BEGIN Source material
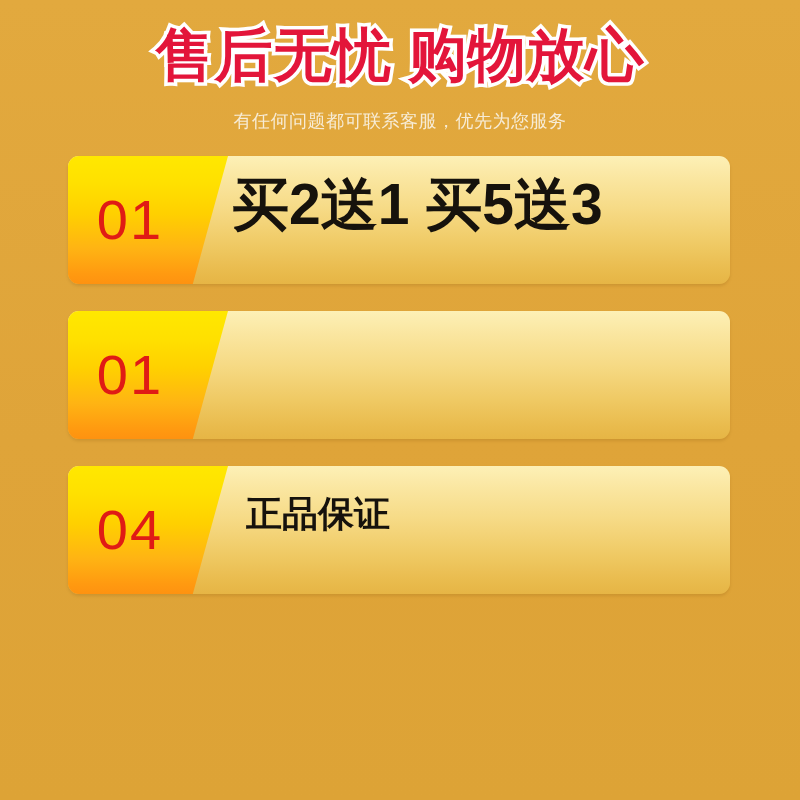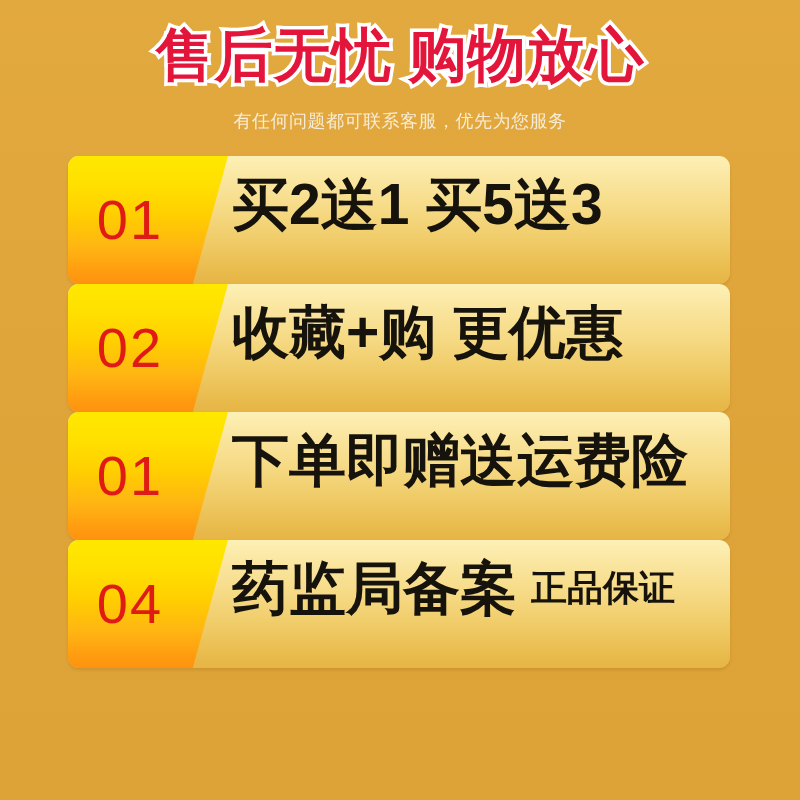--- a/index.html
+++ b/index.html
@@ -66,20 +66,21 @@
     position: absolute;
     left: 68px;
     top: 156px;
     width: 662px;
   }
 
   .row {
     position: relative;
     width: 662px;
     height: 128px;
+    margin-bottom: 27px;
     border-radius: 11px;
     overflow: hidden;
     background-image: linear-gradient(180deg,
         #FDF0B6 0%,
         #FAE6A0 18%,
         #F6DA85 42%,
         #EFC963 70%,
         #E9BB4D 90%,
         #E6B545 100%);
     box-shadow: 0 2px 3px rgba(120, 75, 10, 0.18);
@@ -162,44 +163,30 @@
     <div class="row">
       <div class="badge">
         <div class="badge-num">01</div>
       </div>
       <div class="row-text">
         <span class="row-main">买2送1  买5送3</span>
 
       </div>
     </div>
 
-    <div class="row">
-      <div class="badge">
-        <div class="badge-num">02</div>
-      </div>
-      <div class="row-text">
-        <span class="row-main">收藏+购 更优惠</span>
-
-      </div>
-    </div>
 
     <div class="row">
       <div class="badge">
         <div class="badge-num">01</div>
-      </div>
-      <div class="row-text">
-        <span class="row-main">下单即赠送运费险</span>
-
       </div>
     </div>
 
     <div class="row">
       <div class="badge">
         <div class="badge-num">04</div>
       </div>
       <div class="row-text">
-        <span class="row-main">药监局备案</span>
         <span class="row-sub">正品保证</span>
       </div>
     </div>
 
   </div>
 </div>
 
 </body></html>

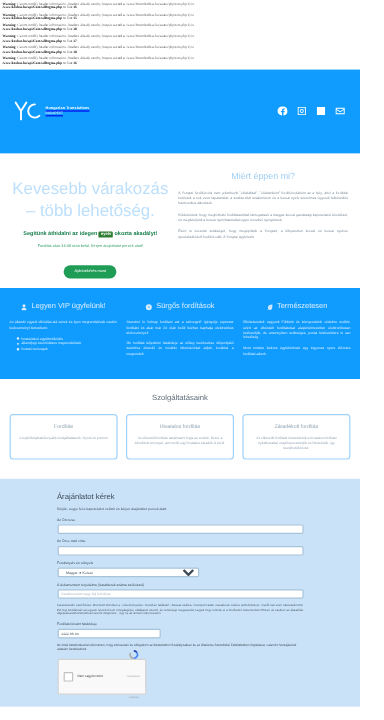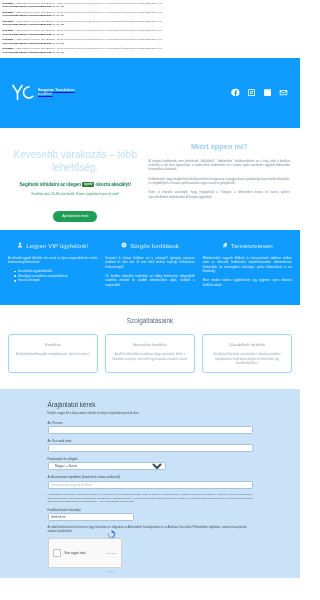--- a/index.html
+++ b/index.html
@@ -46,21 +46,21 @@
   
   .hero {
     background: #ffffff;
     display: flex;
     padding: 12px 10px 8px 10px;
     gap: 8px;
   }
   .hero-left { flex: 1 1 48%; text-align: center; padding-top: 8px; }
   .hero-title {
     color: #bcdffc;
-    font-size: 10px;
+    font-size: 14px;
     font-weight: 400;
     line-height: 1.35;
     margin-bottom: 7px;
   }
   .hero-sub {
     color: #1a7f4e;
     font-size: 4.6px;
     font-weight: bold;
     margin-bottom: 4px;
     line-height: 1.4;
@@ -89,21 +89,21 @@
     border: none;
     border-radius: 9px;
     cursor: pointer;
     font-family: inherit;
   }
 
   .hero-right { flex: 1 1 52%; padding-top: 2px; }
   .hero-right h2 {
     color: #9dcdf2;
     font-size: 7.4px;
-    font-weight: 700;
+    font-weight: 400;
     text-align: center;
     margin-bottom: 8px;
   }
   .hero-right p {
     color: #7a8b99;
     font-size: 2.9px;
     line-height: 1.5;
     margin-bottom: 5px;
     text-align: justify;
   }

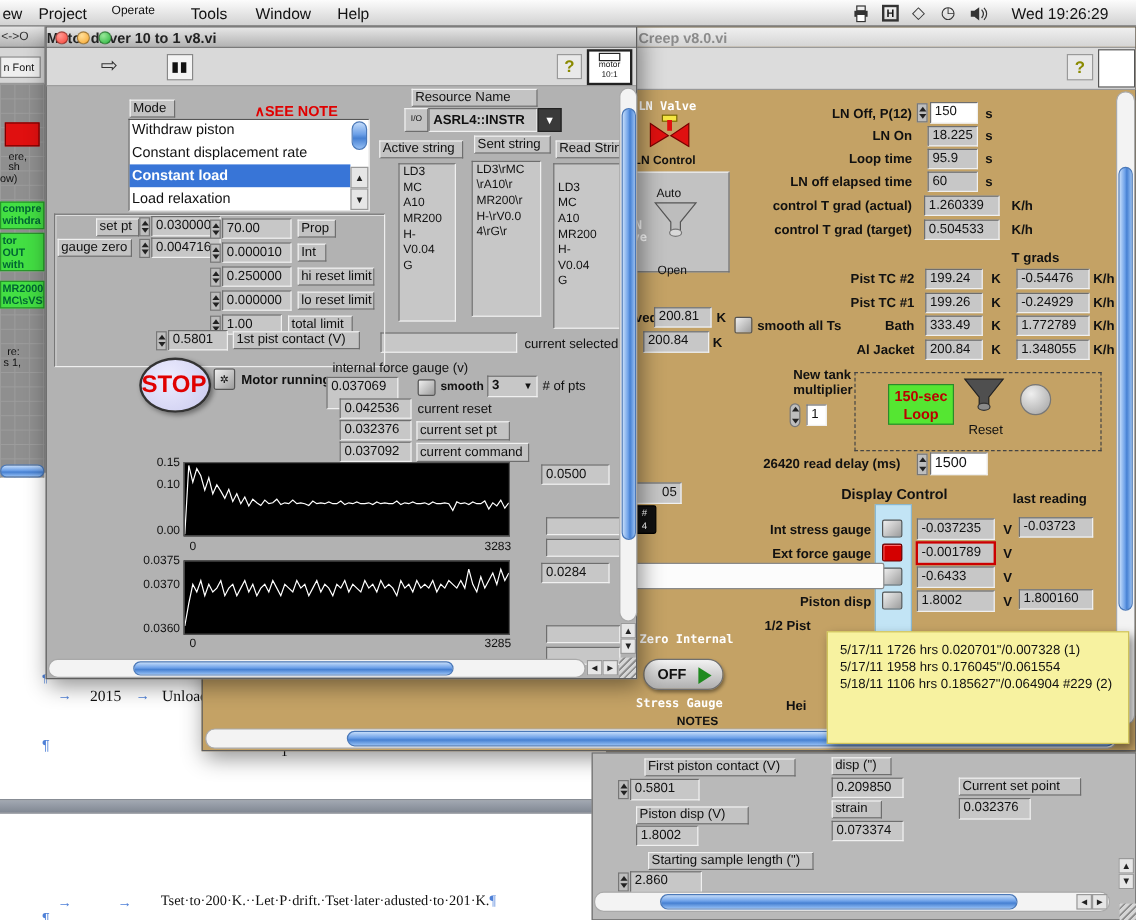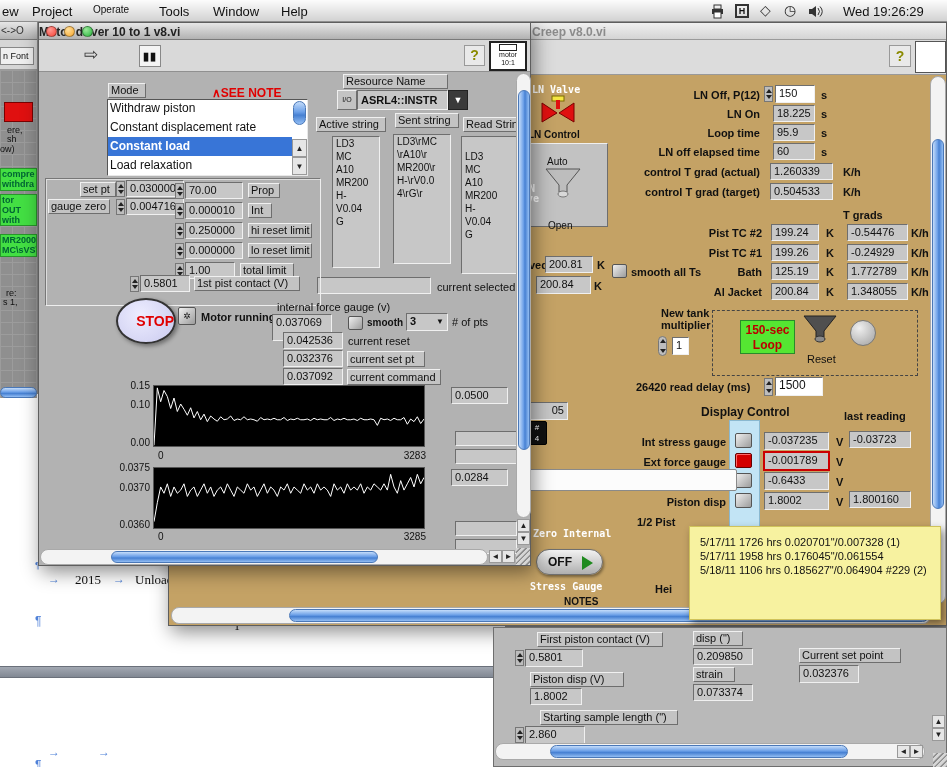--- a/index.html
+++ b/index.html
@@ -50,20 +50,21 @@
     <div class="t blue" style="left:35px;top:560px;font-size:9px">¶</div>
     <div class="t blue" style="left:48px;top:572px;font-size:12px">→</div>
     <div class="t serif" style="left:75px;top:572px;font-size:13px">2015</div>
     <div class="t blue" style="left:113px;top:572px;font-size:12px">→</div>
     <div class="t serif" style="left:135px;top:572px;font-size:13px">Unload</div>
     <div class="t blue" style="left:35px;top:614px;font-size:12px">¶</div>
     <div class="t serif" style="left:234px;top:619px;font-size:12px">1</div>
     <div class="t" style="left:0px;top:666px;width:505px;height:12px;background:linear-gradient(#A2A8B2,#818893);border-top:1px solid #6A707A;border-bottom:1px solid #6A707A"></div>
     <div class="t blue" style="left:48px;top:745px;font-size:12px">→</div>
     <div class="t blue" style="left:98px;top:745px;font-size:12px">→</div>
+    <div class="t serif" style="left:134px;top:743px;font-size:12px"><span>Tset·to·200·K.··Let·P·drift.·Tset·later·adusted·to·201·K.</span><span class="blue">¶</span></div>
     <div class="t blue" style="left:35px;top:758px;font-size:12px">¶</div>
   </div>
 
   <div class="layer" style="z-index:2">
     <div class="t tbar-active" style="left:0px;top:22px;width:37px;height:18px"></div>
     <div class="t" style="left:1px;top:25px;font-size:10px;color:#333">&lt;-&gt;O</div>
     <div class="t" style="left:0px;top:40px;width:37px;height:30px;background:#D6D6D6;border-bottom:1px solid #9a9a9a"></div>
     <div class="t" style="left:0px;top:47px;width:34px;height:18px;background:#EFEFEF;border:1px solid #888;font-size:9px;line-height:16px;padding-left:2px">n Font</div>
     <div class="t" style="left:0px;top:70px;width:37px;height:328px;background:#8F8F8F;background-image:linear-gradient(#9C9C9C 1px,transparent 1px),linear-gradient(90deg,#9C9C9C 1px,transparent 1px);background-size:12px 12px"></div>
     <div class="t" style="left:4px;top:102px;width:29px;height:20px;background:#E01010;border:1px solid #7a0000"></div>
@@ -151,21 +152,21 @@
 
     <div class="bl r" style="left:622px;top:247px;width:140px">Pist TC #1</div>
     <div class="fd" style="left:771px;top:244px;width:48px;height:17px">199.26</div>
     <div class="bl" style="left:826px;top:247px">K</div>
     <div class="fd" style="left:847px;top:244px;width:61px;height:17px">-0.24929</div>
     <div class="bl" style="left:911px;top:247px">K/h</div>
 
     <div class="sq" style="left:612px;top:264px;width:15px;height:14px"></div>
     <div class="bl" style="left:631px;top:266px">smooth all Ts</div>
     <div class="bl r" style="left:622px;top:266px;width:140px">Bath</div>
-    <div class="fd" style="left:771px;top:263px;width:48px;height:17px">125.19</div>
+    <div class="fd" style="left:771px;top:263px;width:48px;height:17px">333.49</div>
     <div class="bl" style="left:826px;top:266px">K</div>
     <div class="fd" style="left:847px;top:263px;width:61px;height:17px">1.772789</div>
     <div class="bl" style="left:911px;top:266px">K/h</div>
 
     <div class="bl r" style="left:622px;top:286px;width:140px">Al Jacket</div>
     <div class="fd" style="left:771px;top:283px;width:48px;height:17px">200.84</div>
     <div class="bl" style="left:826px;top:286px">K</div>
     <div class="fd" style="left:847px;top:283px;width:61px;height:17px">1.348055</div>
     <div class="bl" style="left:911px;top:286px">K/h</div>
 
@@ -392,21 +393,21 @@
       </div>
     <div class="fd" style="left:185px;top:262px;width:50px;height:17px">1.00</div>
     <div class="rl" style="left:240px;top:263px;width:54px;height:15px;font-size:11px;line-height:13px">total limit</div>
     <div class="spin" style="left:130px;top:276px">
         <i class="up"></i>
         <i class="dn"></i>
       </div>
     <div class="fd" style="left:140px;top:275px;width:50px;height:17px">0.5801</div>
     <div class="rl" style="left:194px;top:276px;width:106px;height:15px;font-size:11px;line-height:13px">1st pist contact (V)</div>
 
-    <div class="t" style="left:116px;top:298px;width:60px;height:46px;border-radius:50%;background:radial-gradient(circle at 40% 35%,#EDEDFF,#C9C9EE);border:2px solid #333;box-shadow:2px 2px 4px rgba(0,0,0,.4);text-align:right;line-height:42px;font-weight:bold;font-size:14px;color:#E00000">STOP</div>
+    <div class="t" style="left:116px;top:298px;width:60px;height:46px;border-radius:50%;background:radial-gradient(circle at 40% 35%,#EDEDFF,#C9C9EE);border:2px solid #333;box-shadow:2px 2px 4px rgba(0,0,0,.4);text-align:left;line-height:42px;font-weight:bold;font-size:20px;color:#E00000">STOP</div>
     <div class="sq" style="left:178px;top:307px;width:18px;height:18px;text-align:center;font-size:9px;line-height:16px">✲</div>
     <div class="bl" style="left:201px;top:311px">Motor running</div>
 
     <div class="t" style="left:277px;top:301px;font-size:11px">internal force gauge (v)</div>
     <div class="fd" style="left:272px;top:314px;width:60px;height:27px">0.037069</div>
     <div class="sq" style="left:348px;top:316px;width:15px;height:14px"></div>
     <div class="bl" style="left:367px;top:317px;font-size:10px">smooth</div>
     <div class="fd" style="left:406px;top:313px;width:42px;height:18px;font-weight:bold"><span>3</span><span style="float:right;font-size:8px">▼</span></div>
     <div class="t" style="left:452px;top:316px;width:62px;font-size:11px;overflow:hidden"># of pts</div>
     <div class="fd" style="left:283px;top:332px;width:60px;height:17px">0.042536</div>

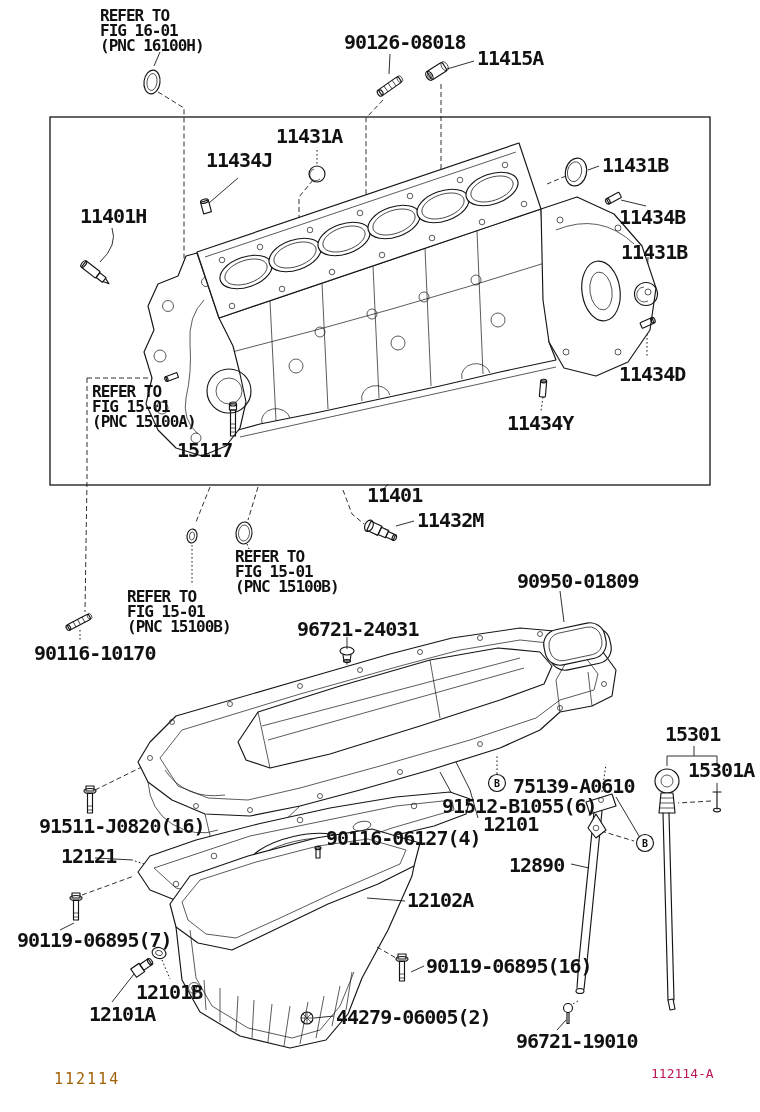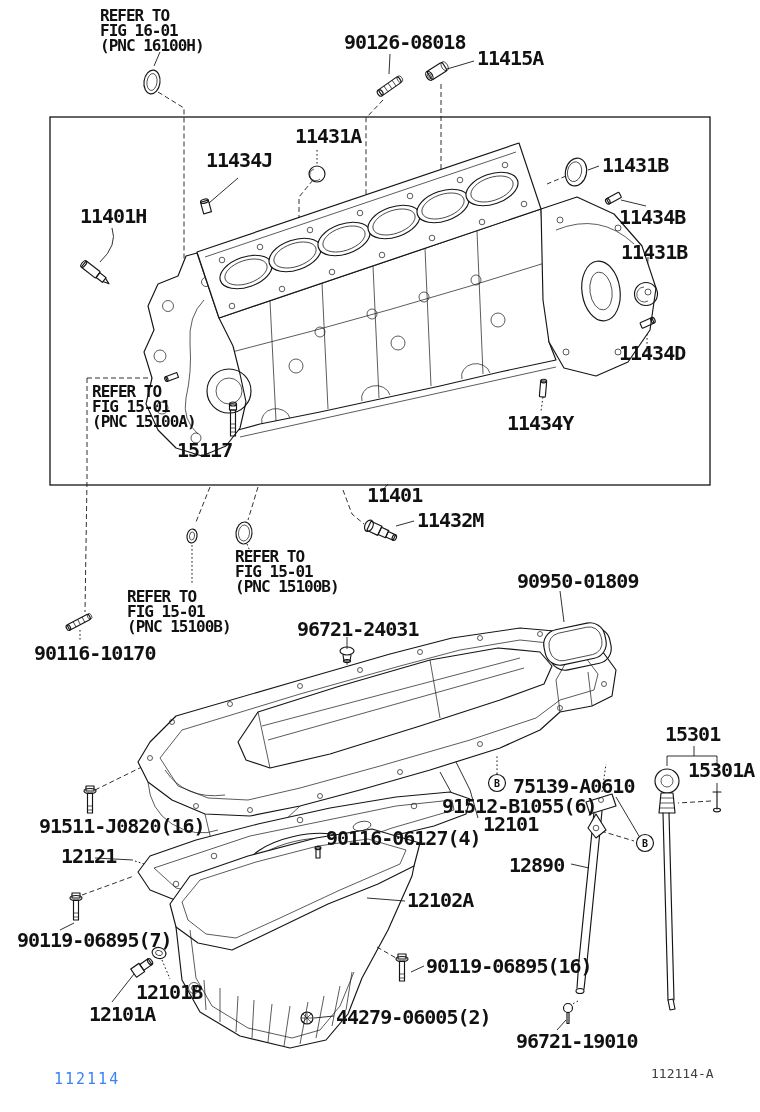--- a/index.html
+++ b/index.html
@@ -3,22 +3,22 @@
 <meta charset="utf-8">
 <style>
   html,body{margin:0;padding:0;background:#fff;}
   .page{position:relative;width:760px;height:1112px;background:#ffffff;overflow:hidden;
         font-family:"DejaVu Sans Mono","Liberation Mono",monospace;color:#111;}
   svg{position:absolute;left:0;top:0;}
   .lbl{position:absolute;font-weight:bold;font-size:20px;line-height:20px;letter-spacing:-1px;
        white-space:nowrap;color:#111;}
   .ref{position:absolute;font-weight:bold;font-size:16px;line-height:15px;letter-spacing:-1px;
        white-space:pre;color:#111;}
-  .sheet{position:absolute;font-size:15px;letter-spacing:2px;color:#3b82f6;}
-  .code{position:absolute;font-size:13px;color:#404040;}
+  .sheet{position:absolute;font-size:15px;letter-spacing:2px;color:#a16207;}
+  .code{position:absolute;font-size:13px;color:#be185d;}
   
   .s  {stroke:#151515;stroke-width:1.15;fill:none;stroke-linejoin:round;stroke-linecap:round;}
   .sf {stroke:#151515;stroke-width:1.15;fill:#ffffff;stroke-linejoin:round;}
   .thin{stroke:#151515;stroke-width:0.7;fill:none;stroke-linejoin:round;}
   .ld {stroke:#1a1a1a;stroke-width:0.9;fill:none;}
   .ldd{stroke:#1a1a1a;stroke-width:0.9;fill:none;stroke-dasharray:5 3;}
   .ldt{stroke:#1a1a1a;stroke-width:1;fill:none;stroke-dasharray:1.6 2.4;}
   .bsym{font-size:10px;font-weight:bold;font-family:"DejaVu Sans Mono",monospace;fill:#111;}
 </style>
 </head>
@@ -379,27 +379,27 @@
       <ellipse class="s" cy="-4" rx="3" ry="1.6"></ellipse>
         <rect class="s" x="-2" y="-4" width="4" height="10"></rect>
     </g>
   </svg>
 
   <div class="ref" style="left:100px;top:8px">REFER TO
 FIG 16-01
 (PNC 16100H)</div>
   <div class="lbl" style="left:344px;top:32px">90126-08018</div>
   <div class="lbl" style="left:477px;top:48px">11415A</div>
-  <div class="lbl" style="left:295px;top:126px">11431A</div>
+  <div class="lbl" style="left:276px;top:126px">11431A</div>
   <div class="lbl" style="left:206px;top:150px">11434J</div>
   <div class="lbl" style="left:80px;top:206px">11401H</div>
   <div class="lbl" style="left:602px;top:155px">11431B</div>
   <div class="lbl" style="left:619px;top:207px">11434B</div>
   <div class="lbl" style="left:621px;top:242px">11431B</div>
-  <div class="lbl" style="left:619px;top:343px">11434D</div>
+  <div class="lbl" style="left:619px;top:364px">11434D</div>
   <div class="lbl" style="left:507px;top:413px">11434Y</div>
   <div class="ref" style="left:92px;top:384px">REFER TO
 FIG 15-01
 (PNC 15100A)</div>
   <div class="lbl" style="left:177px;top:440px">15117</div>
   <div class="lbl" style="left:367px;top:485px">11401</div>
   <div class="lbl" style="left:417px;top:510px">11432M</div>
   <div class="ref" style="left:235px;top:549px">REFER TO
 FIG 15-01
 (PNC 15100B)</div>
END Source material
Locate the lines above that contain "text" and copy them.

- **Written response**
       <div class="row-text">
-      <div class="row-text">
-      <div class="row-text">
       <div class="row-text">
   .hero-left { flex: 1 1 48%; text-align: center; padding-top: 8px; }
     text-align: center;
     text-align: justify;
-    <div class="t" style="left:116px;top:298px;width:60px;height:46px;border-radius:50%;background:radial-gradient(circle at 40% 35%,#EDEDFF,#C9C9EE);border:2px solid #333;box-shadow:2px 2px 4px rgba(0,0,0,.4);text-align:right;line-height:42px;font-weight:bold;font-size:14px;color:#E00000">STOP</div>
+    <div class="t" style="left:116px;top:298px;width:60px;height:46px;border-radius:50%;background:radial-gradient(circle at 40% 35%,#EDEDFF,#C9C9EE);border:2px solid #333;box-shadow:2px 2px 4px rgba(0,0,0,.4);text-align:left;line-height:42px;font-weight:bold;font-size:20px;color:#E00000">STOP</div>
     <div class="sq" style="left:178px;top:307px;width:18px;height:18px;text-align:center;font-size:9px;line-height:16px">✲</div>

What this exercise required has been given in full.